▸ Text shown
● ● ● ● ● ● ●

Breaking down the foregoing provision, a taxpayer incurs Value-Added Tax (VAT) liability if, at the end of a given quarter, it6 has excess output tax, i.e., its output tax is more than its input tax. Conversely, no VAT liability is due from a taxpayer if it has excess input tax in a given quarter, i.e., its input tax is more than its output tax. In such a case, the excess input tax shall be used as credit against its output tax in the succeeding quarters. However, if the excess input tax in a given quarter is attributable to its zero-rated sales, then the taxpayer, aside from crediting it against the output tax for the succeeding quarters; has the additional options of either: (1) claiming for a refund; or (2) crediting it against other internal revenue taxes. These additional options may be exercised subject to the requirements of Section 112.
In simple terms, Section 112 is foremost circumscribed by how a taxpayer's VAT liability is determined or computed under Section 110(B). Stated differently, the requisites for claiming for refund of input tax attributable to zero-rated sales are not confined to the provisions of Section 112 alone. Before Section 112 may even operate to grant a taxpayer a refund or credit, the requirement of Section 110(B) must first be satisfied — that is, the taxpayer must first have excess input tax. In other words, the taxpayer's option for refund or credit under Section 112 arises only when the excess input tax is attributable to zero-rated sales.
Clearly, in contrast to the ponencia's ruling, a taxpayer's right to a refund or credit of input tax attributable to zero-rated sales is neither absolute nor automatic. Refund or credit can only be granted when the taxpayer complies with the requirements of Section 112 and, pursuant to Section 110(B), it has excess input tax over output tax in the period or periods covered by the claim. Thus, apart from complying with the requirements of Section 112, the taxpayer must also establish that it has excess input tax in the given quarter to be entitled to refund of the claimed input tax attributable to zero-rated sales; otherwise, following Section 110(B), the taxpayer is instead liable to pay its VAT liability.
Therefore, in charging the substantiated and validated input taxes against the output taxes, the CTA did nothing more than determine whether petitioner is entitled to its claimed refund.1a⍵⍴h!1 In doing so, the CTA had to determine whether petitioner had outstanding output tax liability — an issue that is inextricably linked to the resolution of the claimed refund. Again, Section 110(B) of the 1997 NIRC is clear when it states that "[i]f at the end of any taxable quarter the output tax exceeds the input tax, the excess shall be paid by the VAT-registered person.”

● ● ● ● ● ● ●

▸ Prompt A
Answer these from the VAT refund text:
(i) At the end of a quarter, what condition makes a taxpayer incur VAT liability?
(ii) Which section's requirement must be satisfied before Section 112 may operate to grant a refund or credit?
(iii) Which body charged the substantiated and validated input taxes against the output taxes?
▸ Prompt B
Please repeat the part of the VAT refund text that begins at the words "Breaking down the" and stops after the words "of Section 112.", reproducing it with no changes.

▸ Recorded data

● ● ● ● ● ● ●

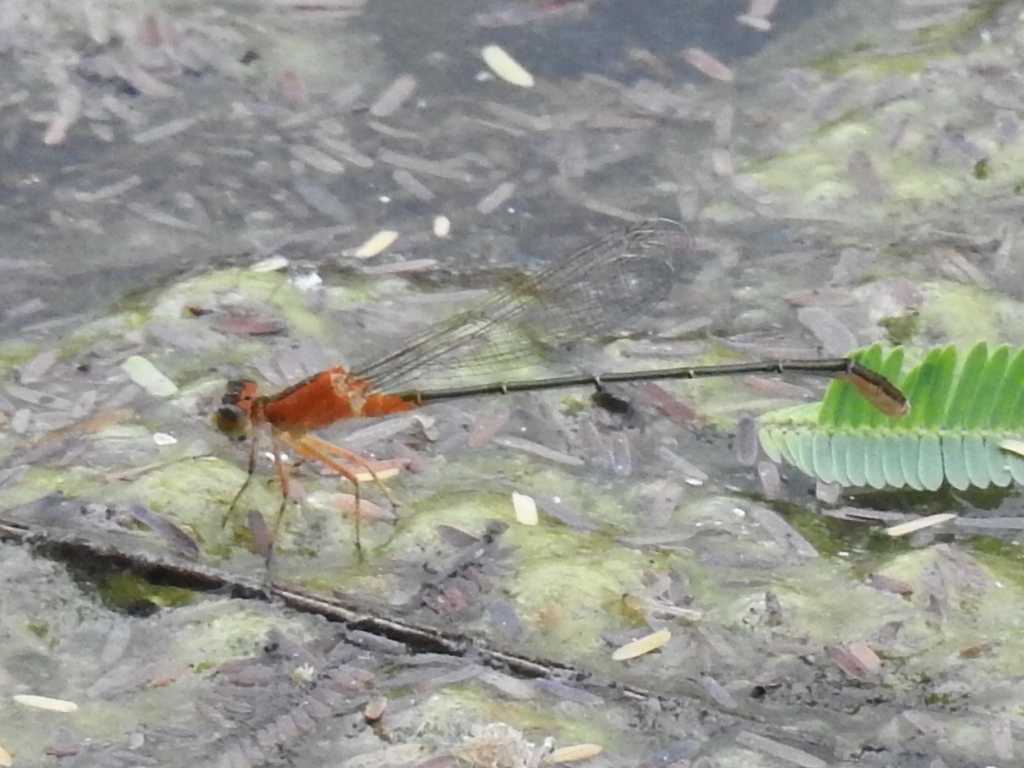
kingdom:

● ● ● ● ● ● ●

▸ Task response A
(i) The taxpayer has excess output tax, meaning its output tax is more than its input tax.
(ii) Section 110(B).
(iii) The CTA.

▸ Task response B
Breaking down the foregoing provision, a taxpayer incurs Value-Added Tax (VAT) liability if, at the end of a given quarter, it6 has excess output tax, i.e., its output tax is more than its input tax. Conversely, no VAT liability is due from a taxpayer if it has excess input tax in a given quarter, i.e., its input tax is more than its output tax. In such a case, the excess input tax shall be used as credit against its output tax in the succeeding quarters. However, if the excess input tax in a given quarter is attributable to its zero-rated sales, then the taxpayer, aside from crediting it against the output tax for the succeeding quarters; has the additional options of either: (1) claiming for a refund; or (2) crediting it against other internal revenue taxes. These additional options may be exercised subject to the requirements of Section 112.